Anthony Ghanem, a student at the College of Law, supports this claim.

“One time I left my car down there for about 40 minutes and, when I went back inside, they said I had left it for over 15 minutes of the allotted time,” he said. “My thing is that doesn’t it take the tow truck at least 10 minutes to get down there? My car has already been towed four times and it was $140 to pick it up each time.”

For him, this was an extreme amount.

“This is a college building, with college students living there,” he said. “The cost of the tow is a little expensive for the average college student. People complain about getting FIU tickets but getting towed is so much worse… Why make students go through this entire hassle for so much money because of the level of incompetence in infrastructure?”

109 Tower has 25 parking spaces, which are mostly used by staff and building managers.

“We have made everyone aware that parking is prohibited here at 109TOWER,” said building management through a post via Facebook. “We have resident and employee vehicles blocked in due to parked vehicles in non-parking areas. Please move your vehicle immediately to avoid being towed…”

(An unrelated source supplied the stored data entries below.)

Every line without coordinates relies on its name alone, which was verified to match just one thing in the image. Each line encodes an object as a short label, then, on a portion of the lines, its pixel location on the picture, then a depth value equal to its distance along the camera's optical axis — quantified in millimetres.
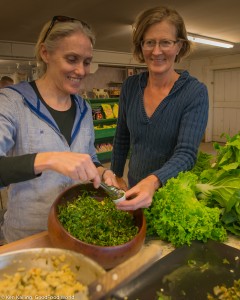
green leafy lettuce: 1146
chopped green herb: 1021
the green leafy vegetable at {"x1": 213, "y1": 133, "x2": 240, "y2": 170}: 1312
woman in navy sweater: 1514
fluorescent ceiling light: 6600
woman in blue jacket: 1348
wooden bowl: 896
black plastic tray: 910
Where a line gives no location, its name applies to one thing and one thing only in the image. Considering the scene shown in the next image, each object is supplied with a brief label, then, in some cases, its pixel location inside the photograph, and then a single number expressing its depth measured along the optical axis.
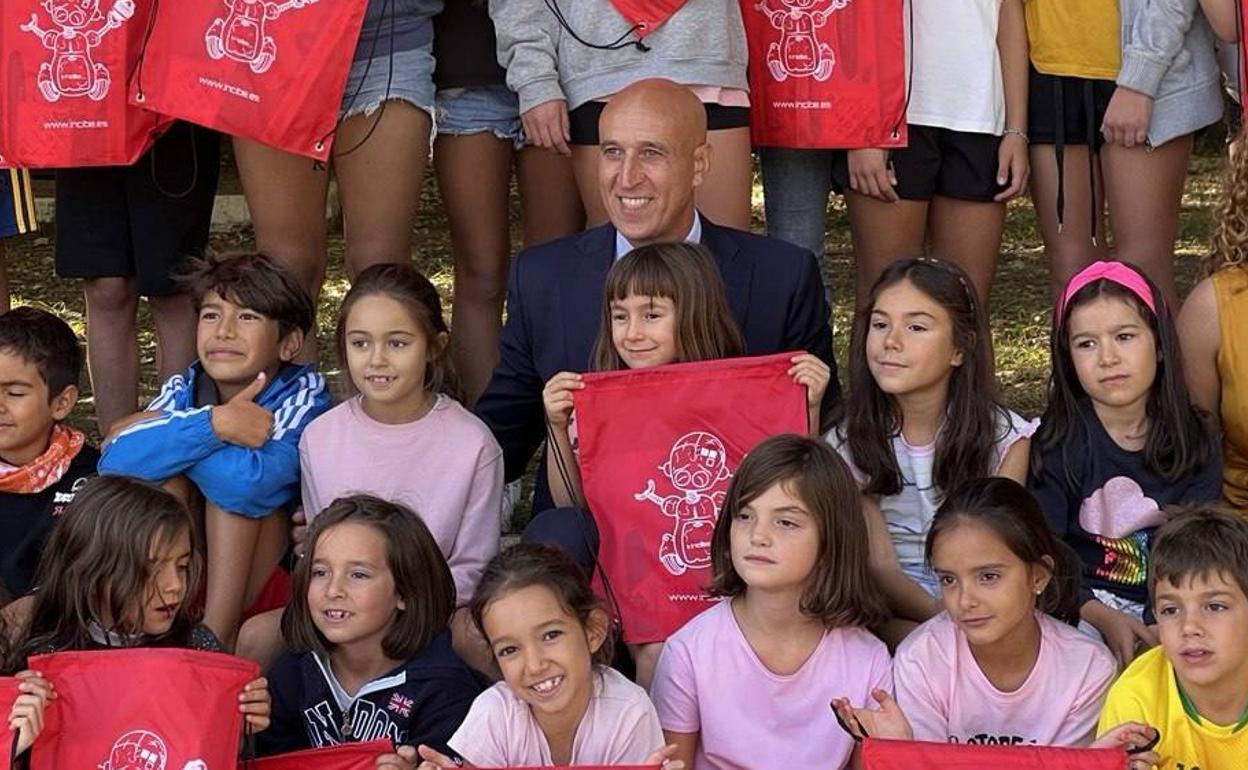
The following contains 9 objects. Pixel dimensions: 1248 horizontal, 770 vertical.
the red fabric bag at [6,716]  3.62
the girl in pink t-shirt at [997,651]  3.90
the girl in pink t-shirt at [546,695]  3.81
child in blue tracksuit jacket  4.50
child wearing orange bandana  4.57
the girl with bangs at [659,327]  4.32
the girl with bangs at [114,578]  4.04
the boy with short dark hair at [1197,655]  3.58
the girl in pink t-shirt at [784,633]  3.96
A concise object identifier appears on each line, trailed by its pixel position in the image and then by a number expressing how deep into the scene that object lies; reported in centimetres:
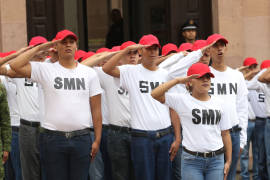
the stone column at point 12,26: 2101
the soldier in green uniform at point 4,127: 1201
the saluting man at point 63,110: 1163
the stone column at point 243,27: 2191
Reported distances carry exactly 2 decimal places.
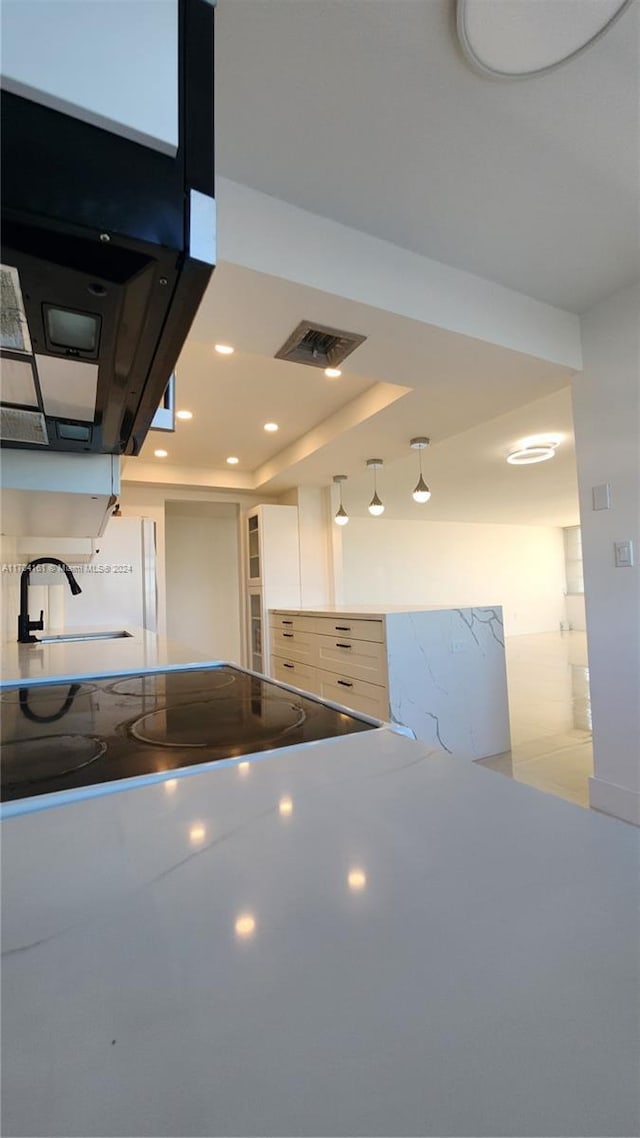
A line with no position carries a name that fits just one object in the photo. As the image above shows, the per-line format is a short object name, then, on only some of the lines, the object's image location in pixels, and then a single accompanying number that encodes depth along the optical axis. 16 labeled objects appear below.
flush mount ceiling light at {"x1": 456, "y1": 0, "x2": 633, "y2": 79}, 1.02
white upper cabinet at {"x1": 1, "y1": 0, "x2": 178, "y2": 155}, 0.42
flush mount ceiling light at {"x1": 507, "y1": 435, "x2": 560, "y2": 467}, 4.21
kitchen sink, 2.23
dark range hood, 0.44
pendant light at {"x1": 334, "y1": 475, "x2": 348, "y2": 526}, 4.16
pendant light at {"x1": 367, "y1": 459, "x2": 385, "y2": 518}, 3.85
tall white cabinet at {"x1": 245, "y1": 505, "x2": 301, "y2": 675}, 4.52
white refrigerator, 3.49
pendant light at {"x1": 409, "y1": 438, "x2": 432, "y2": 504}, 3.37
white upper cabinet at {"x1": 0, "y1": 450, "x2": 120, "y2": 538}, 1.31
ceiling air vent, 1.95
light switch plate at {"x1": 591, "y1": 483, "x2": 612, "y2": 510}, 2.21
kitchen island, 2.70
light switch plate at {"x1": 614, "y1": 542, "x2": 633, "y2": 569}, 2.11
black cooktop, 0.61
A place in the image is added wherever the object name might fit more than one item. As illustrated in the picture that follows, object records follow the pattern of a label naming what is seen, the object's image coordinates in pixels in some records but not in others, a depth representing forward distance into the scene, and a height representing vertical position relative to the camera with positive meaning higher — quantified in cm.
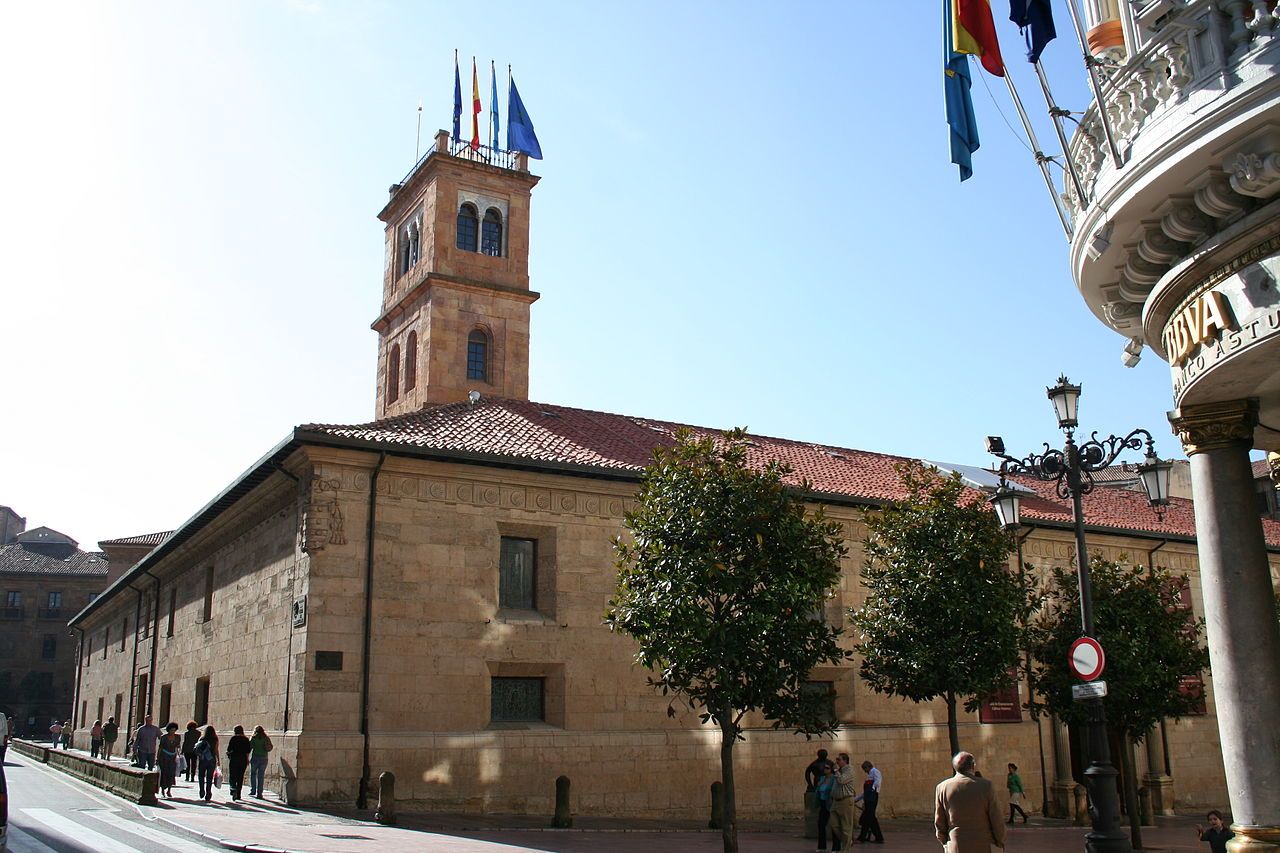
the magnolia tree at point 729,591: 1602 +110
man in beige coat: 909 -126
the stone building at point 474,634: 1942 +72
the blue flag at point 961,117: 1337 +659
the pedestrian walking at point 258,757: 1941 -146
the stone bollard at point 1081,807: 2711 -356
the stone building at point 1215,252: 822 +342
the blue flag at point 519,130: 4125 +2007
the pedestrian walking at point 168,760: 2081 -160
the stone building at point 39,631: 7556 +320
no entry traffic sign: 1259 +3
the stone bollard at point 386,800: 1722 -199
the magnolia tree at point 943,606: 2073 +110
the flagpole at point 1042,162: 1123 +515
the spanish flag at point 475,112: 4222 +2169
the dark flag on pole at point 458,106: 4297 +2203
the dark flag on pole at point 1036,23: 1168 +673
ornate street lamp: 1255 +230
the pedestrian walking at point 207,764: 2039 -166
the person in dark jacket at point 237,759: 1945 -149
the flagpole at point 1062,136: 1024 +501
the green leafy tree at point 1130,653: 2217 +17
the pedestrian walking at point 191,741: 2405 -145
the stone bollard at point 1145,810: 2662 -362
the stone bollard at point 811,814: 1850 -249
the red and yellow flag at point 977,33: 1236 +702
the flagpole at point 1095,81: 925 +498
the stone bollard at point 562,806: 1867 -231
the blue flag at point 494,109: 4238 +2171
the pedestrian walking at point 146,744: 2447 -151
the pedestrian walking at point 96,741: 3369 -201
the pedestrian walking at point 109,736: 3209 -174
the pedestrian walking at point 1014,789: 2539 -289
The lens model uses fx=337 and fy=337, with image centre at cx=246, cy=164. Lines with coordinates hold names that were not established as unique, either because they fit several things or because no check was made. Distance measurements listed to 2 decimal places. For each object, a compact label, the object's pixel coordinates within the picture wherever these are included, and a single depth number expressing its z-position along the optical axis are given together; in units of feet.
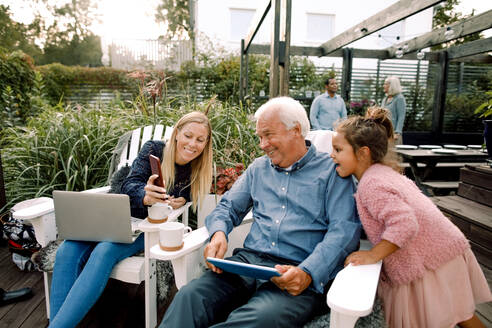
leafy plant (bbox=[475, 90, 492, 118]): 8.75
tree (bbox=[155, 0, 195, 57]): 57.82
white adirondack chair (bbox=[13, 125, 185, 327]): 5.24
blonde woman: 4.82
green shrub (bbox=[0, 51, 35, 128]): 12.89
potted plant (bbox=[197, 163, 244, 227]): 6.92
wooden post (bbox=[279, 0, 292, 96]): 7.80
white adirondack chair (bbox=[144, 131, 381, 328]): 2.97
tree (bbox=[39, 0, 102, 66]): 64.08
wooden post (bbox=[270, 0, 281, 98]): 8.56
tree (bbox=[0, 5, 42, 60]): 47.81
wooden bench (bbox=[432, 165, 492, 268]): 8.00
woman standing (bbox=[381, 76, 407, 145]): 16.66
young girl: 3.98
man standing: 17.26
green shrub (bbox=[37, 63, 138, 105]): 24.91
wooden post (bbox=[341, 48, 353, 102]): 24.87
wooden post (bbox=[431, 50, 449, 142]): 25.40
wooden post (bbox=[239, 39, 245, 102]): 18.84
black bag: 7.17
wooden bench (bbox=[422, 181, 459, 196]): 14.30
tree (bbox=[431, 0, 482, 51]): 33.01
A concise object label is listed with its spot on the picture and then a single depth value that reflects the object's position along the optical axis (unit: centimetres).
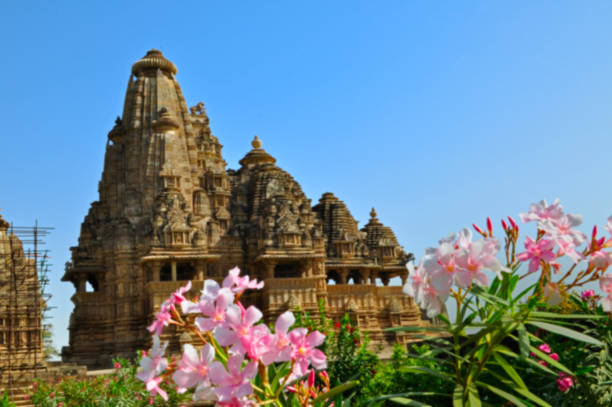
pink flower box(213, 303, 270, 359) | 283
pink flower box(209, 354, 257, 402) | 283
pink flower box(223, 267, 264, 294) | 316
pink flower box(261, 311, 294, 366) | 286
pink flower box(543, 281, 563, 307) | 366
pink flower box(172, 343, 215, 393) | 300
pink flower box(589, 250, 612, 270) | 361
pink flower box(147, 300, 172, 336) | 322
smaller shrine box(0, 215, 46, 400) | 2322
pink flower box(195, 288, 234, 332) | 297
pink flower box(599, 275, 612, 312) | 373
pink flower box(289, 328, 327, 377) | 302
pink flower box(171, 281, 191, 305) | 328
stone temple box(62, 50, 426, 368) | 3133
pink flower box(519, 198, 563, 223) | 373
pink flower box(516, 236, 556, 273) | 357
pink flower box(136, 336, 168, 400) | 316
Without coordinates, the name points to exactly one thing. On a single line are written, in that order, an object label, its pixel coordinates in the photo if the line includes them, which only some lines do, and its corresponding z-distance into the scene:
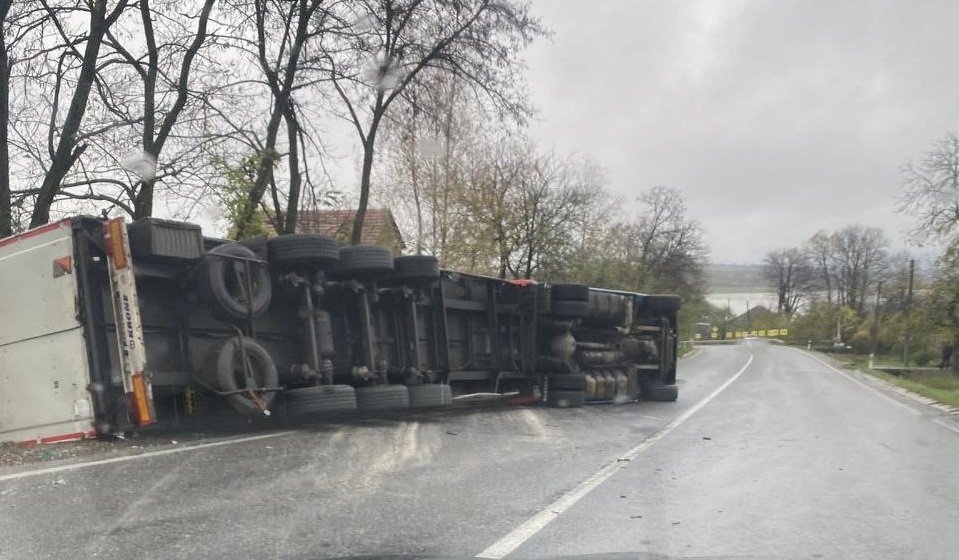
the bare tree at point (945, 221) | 33.97
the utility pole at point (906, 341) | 57.62
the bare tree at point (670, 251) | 57.47
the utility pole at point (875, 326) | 70.56
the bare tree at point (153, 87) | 14.97
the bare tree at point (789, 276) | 94.38
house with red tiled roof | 18.61
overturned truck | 6.96
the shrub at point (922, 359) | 59.94
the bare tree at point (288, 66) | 16.03
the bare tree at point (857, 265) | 80.00
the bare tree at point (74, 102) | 13.54
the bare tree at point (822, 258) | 84.38
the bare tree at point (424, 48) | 17.19
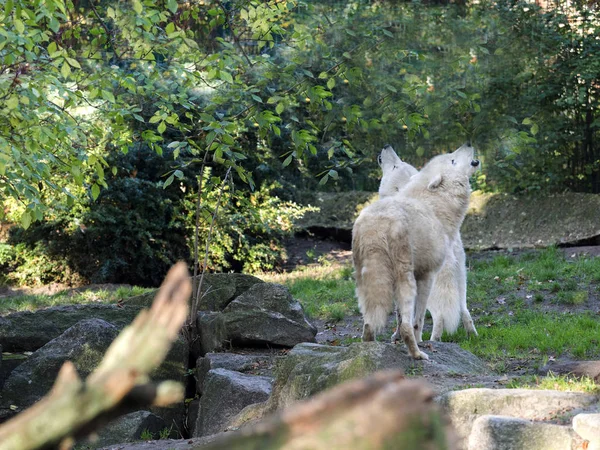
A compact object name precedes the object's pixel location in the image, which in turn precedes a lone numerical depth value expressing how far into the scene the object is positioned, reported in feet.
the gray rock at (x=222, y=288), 64.54
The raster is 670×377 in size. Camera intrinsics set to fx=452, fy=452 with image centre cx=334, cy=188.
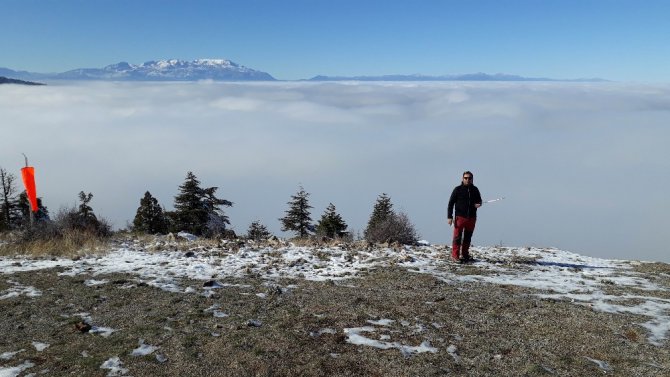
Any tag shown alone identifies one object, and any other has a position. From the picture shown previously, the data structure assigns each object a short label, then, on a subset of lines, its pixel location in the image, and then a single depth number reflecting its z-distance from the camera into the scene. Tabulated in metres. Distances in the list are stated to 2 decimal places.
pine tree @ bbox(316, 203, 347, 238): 45.91
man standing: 13.12
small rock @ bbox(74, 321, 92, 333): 7.16
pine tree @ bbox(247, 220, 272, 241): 44.90
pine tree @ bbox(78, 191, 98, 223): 38.19
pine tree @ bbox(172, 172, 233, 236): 42.53
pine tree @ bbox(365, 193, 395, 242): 49.93
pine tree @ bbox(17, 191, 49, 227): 43.58
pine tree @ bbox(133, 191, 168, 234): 44.62
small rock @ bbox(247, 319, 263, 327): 7.48
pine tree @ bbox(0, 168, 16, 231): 45.12
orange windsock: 16.84
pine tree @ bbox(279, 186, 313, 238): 48.06
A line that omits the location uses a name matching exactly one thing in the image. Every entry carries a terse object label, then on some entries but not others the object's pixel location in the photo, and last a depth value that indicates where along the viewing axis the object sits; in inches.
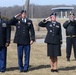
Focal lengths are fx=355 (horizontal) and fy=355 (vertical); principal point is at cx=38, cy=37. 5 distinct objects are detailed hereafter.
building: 2686.5
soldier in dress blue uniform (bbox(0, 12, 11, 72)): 426.0
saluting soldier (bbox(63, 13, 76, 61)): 522.0
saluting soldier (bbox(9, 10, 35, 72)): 421.4
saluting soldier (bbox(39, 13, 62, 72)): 421.4
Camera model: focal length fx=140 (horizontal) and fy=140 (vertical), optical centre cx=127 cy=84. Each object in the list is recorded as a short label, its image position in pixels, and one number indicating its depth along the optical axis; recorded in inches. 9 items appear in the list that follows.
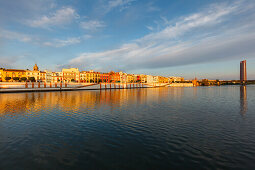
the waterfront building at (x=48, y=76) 5357.3
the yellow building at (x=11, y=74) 4838.6
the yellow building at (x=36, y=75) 5509.8
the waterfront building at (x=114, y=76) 7121.6
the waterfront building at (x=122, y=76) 7340.1
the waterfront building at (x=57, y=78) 4689.2
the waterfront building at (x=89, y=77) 5916.3
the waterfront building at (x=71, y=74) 5531.0
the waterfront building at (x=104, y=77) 6669.8
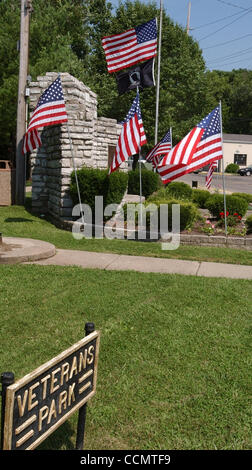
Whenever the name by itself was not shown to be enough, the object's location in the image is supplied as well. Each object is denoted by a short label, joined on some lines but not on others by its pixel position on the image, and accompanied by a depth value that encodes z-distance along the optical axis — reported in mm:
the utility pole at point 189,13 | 57694
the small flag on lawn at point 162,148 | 12833
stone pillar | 12195
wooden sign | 2131
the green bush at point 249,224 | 10784
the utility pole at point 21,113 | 14695
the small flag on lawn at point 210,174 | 12578
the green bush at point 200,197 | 15909
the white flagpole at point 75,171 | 11239
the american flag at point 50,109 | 10328
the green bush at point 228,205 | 11773
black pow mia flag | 13648
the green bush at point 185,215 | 10662
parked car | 51312
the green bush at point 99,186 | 11445
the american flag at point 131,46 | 12039
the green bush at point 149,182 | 19188
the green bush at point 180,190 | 16358
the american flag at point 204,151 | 9375
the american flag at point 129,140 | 10211
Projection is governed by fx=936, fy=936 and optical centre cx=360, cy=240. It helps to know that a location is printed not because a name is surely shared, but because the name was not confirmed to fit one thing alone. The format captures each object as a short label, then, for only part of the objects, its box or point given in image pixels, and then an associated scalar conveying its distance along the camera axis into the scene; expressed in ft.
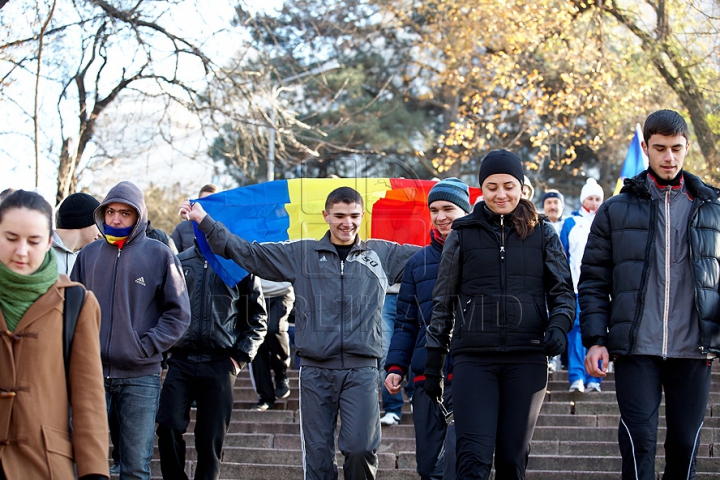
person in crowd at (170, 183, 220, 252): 33.68
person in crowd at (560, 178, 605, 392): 32.37
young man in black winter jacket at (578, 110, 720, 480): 17.07
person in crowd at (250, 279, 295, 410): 32.24
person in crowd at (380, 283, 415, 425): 29.35
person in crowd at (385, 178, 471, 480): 21.20
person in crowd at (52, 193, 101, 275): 24.07
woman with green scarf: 13.50
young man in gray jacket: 20.81
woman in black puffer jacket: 17.33
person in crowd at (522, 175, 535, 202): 24.89
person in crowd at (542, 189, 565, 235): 36.22
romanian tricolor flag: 27.91
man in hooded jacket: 20.12
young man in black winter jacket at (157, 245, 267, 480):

According to Cuadra, the city has just empowered a task force to help deal with the parking situations of the tower tenants and the upset city residents, including a pedestrian bridge to go over Eighth Street.

“It was a known fact amongst all FIU students promoting 109 that there would be a bridge on top of the street so that we could walk during rush hour,” Blanco said. “There is no bridge. It’s just an extreme inconvenience.”

For Cuadra, this whole thing was just a poorly planned situation.

“I tell our team here all the time that no matter what they’re gonna do, make sure that you plan,” he said. “After you plan the work, then you work the plan. This was just a situation that was poorly planned… And, if it was planned, it was almost premeditated for those problems to be there… So, now, it’s something we’re trying to cure.”